*Zu prüfender Text:*

■ ■ ■ ■ ■ ■ ■

Ich bin gespannt, wann die ersten Vorwürfe kommen, das sei eine Aktion der Amis gegen den Iran, weil die Taliban dort ja mit US-Waffen antreten. hmpf.gif


Die Proteste der Iraner gegen die Gewaltherrschaft laufen noch. Das ist ein denkbar schlechter Zeitpunkt für diese Auseinandersetzung, in jedweder Hinsicht, außer für die Taliban. Man kann nur hoffen, dass es dem iranischen Regime nicht gelingt diese Angriffe zu nutzen, um die Proteste zu untergraben. Das wäre eins von zwei positiven Resultaten. Das andere? Der Iran braucht seine Shaheds jetzt selber.

Geschrieben von: General Gauder 28. May 2023, 20:01

ZITAT(Madner Kami @ 28. May 2023, 20:16) *
ZITAT(Broensen @ 28. May 2023, 20:07) *
https://nitter.net/Terror_Alarm/status/1662481600939016192

Ich bin gespannt, wann die ersten Vorwürfe kommen, das sei eine Aktion der Amis gegen den Iran, weil die Taliban dort ja mit US-Waffen antreten. hmpf.gif


Die Proteste der Iraner gegen die Gewaltherrschaft laufen noch. Das ist ein denkbar schlechter Zeitpunkt für diese Auseinandersetzung, in jedweder Hinsicht, außer für die Taliban. Man kann nur hoffen, dass es dem iranischen Regime nicht gelingt diese Angriffe zu nutzen, um die Proteste zu untergraben. Das wäre eins von zwei positiven Resultaten. Das andere? Der Iran braucht seine Shaheds jetzt selber.

Damit die Shaheds nach Afghanistan fliegen und dort Zivilisten töten man das aber nicht mitbekommt, weil es keine gewaltige Twitter Blase gibt? facepalm.gif facepalm.gif facepalm.gif
Im übrigen ist so ein Angriff von außen genau das was die Iranische Führung jetzt braucht, weil es eben genug Leute geben wird die ihren Protest erst einmal einstellen und zur Fahne eilen. rolleyes.gif

Geschrieben von: Madner Kami 28. May 2023, 20:27

ZITAT(General Gauder @ 28. May 2023, 21:01) *
Damit die Shaheds nach Afghanistan fliegen und dort Zivilisten töten man das aber nicht mitbekommt, weil es keine gewaltige Twitter Blase gibt? facepalm.gif facepalm.gif facepalm.gif


Dir wäre es also lieber sie flögen in die Ukraine, weil da wenigstens auf Twitter darüber berichtet wird? Danke, dass wir das geklärt haben. Lass solchen manipulativ-suggestiven Mist.

■ ■ ■ ■ ■ ■ ■

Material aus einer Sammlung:

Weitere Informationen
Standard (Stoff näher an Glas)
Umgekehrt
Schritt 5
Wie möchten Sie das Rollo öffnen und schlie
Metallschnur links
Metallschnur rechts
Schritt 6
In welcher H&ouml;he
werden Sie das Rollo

■ ■ ■ ■ ■ ■ ■

*Aufgabenstellung:* Übertrage den Satz „Die Proteste der Iraner gegen die Gewaltherrschaft laufen noch.“ aus dem zu prüfenden Text ins Englische.

*Erwartete Antwort:* The Iranians' protests against the tyranny are still ongoing.